“Cat really likes bagels,” Shade explained, pulling into the parking lot of Boca Raton’s #1 bagel place, Bagels And.
“Really?” Anne unbuckled her seatbelt.
“Really,” Shade parked the car.
“You two were close, once?” Anne said.
Anne and Shade got out, took two steps, then realized the line to get a bagel literally started in the parking lot. Like, the line was actually that long.

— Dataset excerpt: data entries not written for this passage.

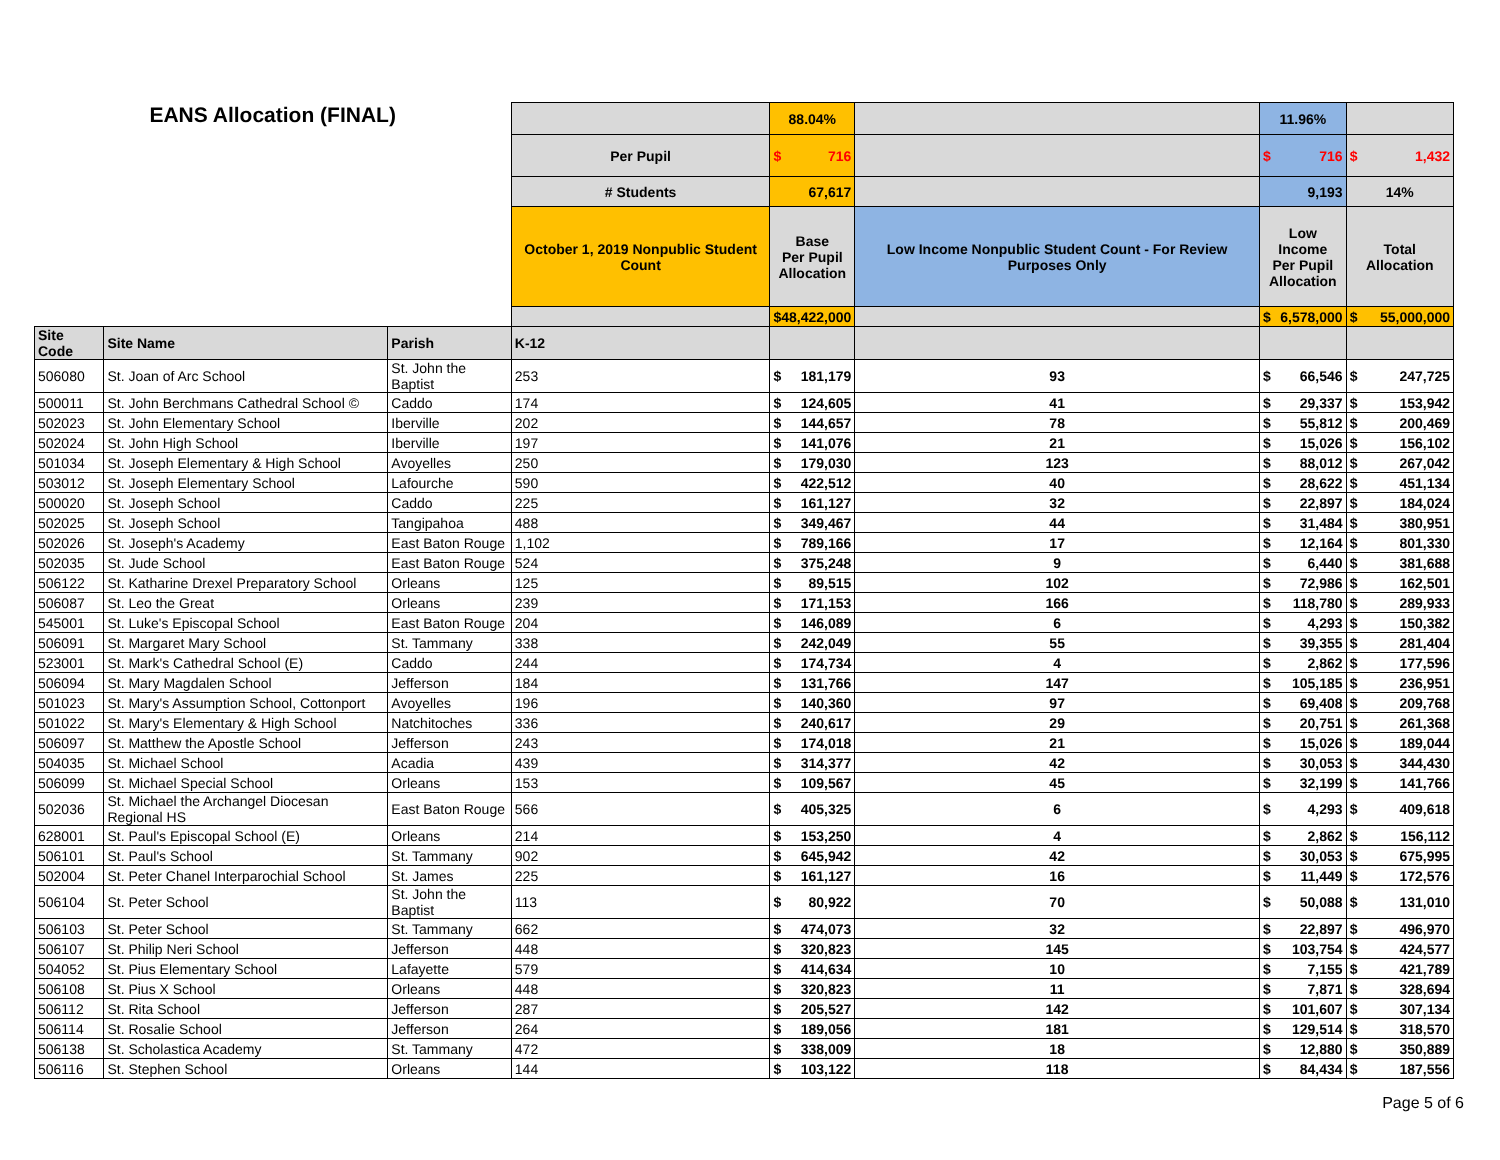| EANS Allocation (FINAL) | | | | 88.04% | | 11.96% | |
| | | | Per Pupil | $ 716 | | $ 716 | $ 1,432 |
| | | | # Students | 67,617 | | 9,193 | 14% |
| | | | October 1, 2019 Nonpublic Student Count | Base Per Pupil Allocation | Low Income Nonpublic Student Count - For Review Purposes Only | Low Income Per Pupil Allocation | Total Allocation |
| | | | | $ 48,422,000 | | $ 6,578,000 | $ 55,000,000 |
| Site Code | Site Name | Parish | K-12 | | | | |
| 506080 | St. Joan of Arc School | St. John the Baptist | 253 | $ 181,179 | 93 | $ 66,546 | $ 247,725 |
| 500011 | St. John Berchmans Cathedral School © | Caddo | 174 | $ 124,605 | 41 | $ 29,337 | $ 153,942 |
| 502023 | St. John Elementary School | Iberville | 202 | $ 144,657 | 78 | $ 55,812 | $ 200,469 |
| 502024 | St. John High School | Iberville | 197 | $ 141,076 | 21 | $ 15,026 | $ 156,102 |
| 501034 | St. Joseph Elementary & High School | Avoyelles | 250 | $ 179,030 | 123 | $ 88,012 | $ 267,042 |
| 503012 | St. Joseph Elementary School | Lafourche | 590 | $ 422,512 | 40 | $ 28,622 | $ 451,134 |
| 500020 | St. Joseph School | Caddo | 225 | $ 161,127 | 32 | $ 22,897 | $ 184,024 |
| 502025 | St. Joseph School | Tangipahoa | 488 | $ 349,467 | 44 | $ 31,484 | $ 380,951 |
| 502026 | St. Joseph's Academy | East Baton Rouge | 1,102 | $ 789,166 | 17 | $ 12,164 | $ 801,330 |
| 502035 | St. Jude School | East Baton Rouge | 524 | $ 375,248 | 9 | $ 6,440 | $ 381,688 |
| 506122 | St. Katharine Drexel Preparatory School | Orleans | 125 | $ 89,515 | 102 | $ 72,986 | $ 162,501 |
| 506087 | St. Leo the Great | Orleans | 239 | $ 171,153 | 166 | $ 118,780 | $ 289,933 |
| 545001 | St. Luke's Episcopal School | East Baton Rouge | 204 | $ 146,089 | 6 | $ 4,293 | $ 150,382 |
| 506091 | St. Margaret Mary School | St. Tammany | 338 | $ 242,049 | 55 | $ 39,355 | $ 281,404 |
| 523001 | St. Mark's Cathedral School (E) | Caddo | 244 | $ 174,734 | 4 | $ 2,862 | $ 177,596 |
| 506094 | St. Mary Magdalen School | Jefferson | 184 | $ 131,766 | 147 | $ 105,185 | $ 236,951 |
| 501023 | St. Mary's Assumption School, Cottonport | Avoyelles | 196 | $ 140,360 | 97 | $ 69,408 | $ 209,768 |
| 501022 | St. Mary's Elementary & High School | Natchitoches | 336 | $ 240,617 | 29 | $ 20,751 | $ 261,368 |
| 506097 | St. Matthew the Apostle School | Jefferson | 243 | $ 174,018 | 21 | $ 15,026 | $ 189,044 |
| 504035 | St. Michael School | Acadia | 439 | $ 314,377 | 42 | $ 30,053 | $ 344,430 |
| 506099 | St. Michael Special School | Orleans | 153 | $ 109,567 | 45 | $ 32,199 | $ 141,766 |
| 502036 | St. Michael the Archangel Diocesan Regional HS | East Baton Rouge | 566 | $ 405,325 | 6 | $ 4,293 | $ 409,618 |
| 628001 | St. Paul's Episcopal School (E) | Orleans | 214 | $ 153,250 | 4 | $ 2,862 | $ 156,112 |
| 506101 | St. Paul's School | St. Tammany | 902 | $ 645,942 | 42 | $ 30,053 | $ 675,995 |
| 502004 | St. Peter Chanel Interparochial School | St. James | 225 | $ 161,127 | 16 | $ 11,449 | $ 172,576 |
| 506104 | St. Peter School | St. John the Baptist | 113 | $ 80,922 | 70 | $ 50,088 | $ 131,010 |
| 506103 | St. Peter School | St. Tammany | 662 | $ 474,073 | 32 | $ 22,897 | $ 496,970 |
| 506107 | St. Philip Neri School | Jefferson | 448 | $ 320,823 | 145 | $ 103,754 | $ 424,577 |
| 504052 | St. Pius Elementary School | Lafayette | 579 | $ 414,634 | 10 | $ 7,155 | $ 421,789 |
| 506108 | St. Pius X School | Orleans | 448 | $ 320,823 | 11 | $ 7,871 | $ 328,694 |
| 506112 | St. Rita School | Jefferson | 287 | $ 205,527 | 142 | $ 101,607 | $ 307,134 |
| 506114 | St. Rosalie School | Jefferson | 264 | $ 189,056 | 181 | $ 129,514 | $ 318,570 |
| 506138 | St. Scholastica Academy | St. Tammany | 472 | $ 338,009 | 18 | $ 12,880 | $ 350,889 |
| 506116 | St. Stephen School | Orleans | 144 | $ 103,122 | 118 | $ 84,434 | $ 187,556 |
Page 5 of 6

“Wow,” Anne said. “A lot of people here like bagels.”
“You don’t like bagels?”
“No, I never said that. I like bagels. Just never went out of my way to get one, you know? Like, someone brings bagels to class? That’s awesome! That makes Anne one happy mad scientist.”
Shade cracked a smile. “Did you just refer to yourself in third–”
Anne blushed, then cut her off, “ANYWAY, I like bagels, but I never really went to this shop.”
“Makes you about the only person in Boca who hasn’t, apparently.”
Much to their surprise, though, the line moved rather quickly. Which was great, because seriously this line was fucking long.
“What’d you and Cat do?”
Shade opened her mouth, then closed it, remembering all the good times they’d had.
“You guys are a couple years apart, right?”
“She was a Freshman in high school, I was a Senior,” Shade said.
“Why would a Senior even talk to a Freshman?” Anne asked. “High Schoolers are superficial — literally classist assholes. That’s a fact. You can take it to the bank, put a ring on it. You know. But I don’t. What was I asking? Right. Why would a Senior–”
Shade stuck her hands out in front of her chest, indicating huge imaginary boobs.
“Wow,” Anne said. “You have a cat thing?”
“Uh.” Shade struggled not to laugh.
“A cat thing,” Anne repeated, unable to believe it. “A thing for cats. That’s fucking beastiality!”